Thursday, May 2, 2013

Doctor Who-The Fires Of Pompeii

                     The doctor and Donna arrive in what they believe is ancient Rome but,upon Donna's observation they realize they are standing in Pompeii before Mount Vesuvious-only a day before it is set to erupt and destroy the town. Before they can act they discover the TARDIS has disappeared. It was sold to a man named Lucius Caecilius Lucundus and his family by the Sibylline sisterhood,who through the apparent psychic ability of Caecilius's daughter Evelina is part of a local prophecy regarding the new wonders coming to the local auger Lucius Petrus Dextrus,after which the doctor breaks in to find that Petrus has transformed stones into a series of rudimentary circuits to form a primitive energy converter. He,Donna and Caecilius's family are than accosted by a gigantic fire breathing creature when Donna is taken away by members of the sisterhood,who determine she is to be sacrificed to maintain their visions.

                 The doctor shows up to save her,at which time he asks to hold audience with the sisterhood's high priestess. He is not only confronted by the fact that she and her subjects are slowly turning to stone,the same as Petrus apparently is but that they are inhabited by the energy of a race called the Pyrovile,who fell to Earth as disintegrated stone and have been using the locals ritualistic practices to inhabit their bodies through the volcanic ash they have been consuming. Their plan is to colonize the Earth by encasing it in volcanic eruptions. They doctor can shut down the energy converter,however it reveals that this will be the cause of the volcano that destroys Pompeii and that he was in fact the cause of this fixed historical event. After Pompeii is overwelmed in volcanic ash,a crestfallen Donna begs the doctor to save at least one of them,and he returns in time to save Caecilius and his family from certain death before departing with Donna.

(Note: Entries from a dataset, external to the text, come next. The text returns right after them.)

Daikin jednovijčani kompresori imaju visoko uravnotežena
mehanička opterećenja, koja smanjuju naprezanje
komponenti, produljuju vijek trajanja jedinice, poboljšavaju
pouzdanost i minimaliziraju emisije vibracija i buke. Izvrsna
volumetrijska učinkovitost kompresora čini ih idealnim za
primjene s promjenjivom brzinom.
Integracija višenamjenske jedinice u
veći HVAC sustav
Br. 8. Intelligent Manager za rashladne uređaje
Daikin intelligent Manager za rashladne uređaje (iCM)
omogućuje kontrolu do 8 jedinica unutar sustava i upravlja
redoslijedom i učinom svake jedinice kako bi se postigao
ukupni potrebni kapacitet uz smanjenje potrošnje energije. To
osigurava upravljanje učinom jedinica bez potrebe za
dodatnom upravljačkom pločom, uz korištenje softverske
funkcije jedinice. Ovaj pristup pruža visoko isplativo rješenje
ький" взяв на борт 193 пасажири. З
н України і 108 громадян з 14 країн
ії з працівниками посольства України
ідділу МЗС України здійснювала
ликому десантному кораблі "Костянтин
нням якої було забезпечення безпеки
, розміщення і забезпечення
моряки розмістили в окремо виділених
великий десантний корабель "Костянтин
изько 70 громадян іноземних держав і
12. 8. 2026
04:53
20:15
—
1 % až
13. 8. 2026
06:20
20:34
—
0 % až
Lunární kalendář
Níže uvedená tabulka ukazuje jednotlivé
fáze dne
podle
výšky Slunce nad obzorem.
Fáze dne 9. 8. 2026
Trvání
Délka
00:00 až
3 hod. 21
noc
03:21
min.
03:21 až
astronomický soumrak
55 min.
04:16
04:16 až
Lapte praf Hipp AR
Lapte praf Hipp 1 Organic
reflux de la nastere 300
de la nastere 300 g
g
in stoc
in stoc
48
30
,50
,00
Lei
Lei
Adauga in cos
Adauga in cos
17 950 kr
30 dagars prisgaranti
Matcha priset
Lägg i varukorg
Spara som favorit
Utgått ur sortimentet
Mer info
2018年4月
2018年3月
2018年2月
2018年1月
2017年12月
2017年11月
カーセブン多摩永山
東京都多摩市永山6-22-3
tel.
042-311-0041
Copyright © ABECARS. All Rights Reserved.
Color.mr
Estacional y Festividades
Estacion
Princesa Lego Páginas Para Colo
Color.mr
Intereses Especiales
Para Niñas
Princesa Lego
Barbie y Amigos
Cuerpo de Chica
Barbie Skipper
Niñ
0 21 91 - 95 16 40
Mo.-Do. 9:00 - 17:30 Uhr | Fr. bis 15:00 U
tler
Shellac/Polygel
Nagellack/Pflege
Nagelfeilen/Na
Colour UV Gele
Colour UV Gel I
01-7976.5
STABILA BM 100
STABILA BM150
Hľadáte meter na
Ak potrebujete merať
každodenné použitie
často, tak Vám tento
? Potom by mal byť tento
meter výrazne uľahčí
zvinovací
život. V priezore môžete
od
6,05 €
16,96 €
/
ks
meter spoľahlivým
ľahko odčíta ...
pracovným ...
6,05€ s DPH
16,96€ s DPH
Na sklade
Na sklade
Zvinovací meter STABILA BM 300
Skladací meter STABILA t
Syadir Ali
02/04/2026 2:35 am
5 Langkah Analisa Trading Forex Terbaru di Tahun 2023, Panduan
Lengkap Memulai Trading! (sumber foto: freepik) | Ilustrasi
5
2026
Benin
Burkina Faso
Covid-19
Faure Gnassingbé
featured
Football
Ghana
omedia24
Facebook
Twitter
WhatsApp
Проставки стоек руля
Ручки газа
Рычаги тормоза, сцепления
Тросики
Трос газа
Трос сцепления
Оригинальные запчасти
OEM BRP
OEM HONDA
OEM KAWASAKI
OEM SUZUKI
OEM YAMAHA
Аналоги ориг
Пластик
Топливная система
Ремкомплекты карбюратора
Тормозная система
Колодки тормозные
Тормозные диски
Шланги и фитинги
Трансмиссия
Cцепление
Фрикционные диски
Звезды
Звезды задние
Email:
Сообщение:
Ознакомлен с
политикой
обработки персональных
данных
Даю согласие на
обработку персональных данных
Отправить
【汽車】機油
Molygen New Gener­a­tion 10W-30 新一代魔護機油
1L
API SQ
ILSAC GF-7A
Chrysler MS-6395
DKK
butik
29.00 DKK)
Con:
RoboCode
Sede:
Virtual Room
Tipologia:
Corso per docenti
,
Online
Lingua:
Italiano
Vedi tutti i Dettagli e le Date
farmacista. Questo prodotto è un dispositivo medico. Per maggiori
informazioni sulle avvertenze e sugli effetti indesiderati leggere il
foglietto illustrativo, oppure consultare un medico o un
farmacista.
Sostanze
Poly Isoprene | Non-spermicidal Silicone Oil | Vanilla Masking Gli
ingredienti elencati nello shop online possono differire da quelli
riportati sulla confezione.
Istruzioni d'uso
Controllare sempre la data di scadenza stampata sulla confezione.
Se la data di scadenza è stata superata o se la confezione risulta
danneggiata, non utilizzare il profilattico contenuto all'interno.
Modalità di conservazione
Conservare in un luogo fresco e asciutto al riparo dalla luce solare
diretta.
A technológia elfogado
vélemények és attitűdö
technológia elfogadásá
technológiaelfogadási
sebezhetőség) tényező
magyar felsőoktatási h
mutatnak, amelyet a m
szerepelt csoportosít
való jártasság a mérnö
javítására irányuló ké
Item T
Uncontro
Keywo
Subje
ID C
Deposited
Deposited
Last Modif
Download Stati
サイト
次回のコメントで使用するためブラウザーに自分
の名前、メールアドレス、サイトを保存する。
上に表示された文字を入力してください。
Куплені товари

                This is a wonderfully moving story and one of the tenth doctor's triumphant moments. Donna,ever human as she is of course, is unwilling to simply allow the people of Pompeii to die before her eyes even if history dictates it must be. Of course the doctor is faced with the hardest choice of all: sacrifice all Earth to the Pyrovile or destroy Pompeii and all it's people to save it. Its the same "needs of the many outweighing the needs of the few" conundrum he faced,as Donna pointed out,in saving his own world from destruction-which he was unable to do.The visuals of the ancient Roman city,especially the intensely frightening scene of Pompeii being overwhelmed by volcanic ash, are some of the most dramatic visual dynamics ever to be included in Doctor Who. Of course this is also the first appearance of Karen Gillan, who would go on to portray the 11th doctors companion Amy Pond, as an unnamed member of the Sibylline sisterhood as well.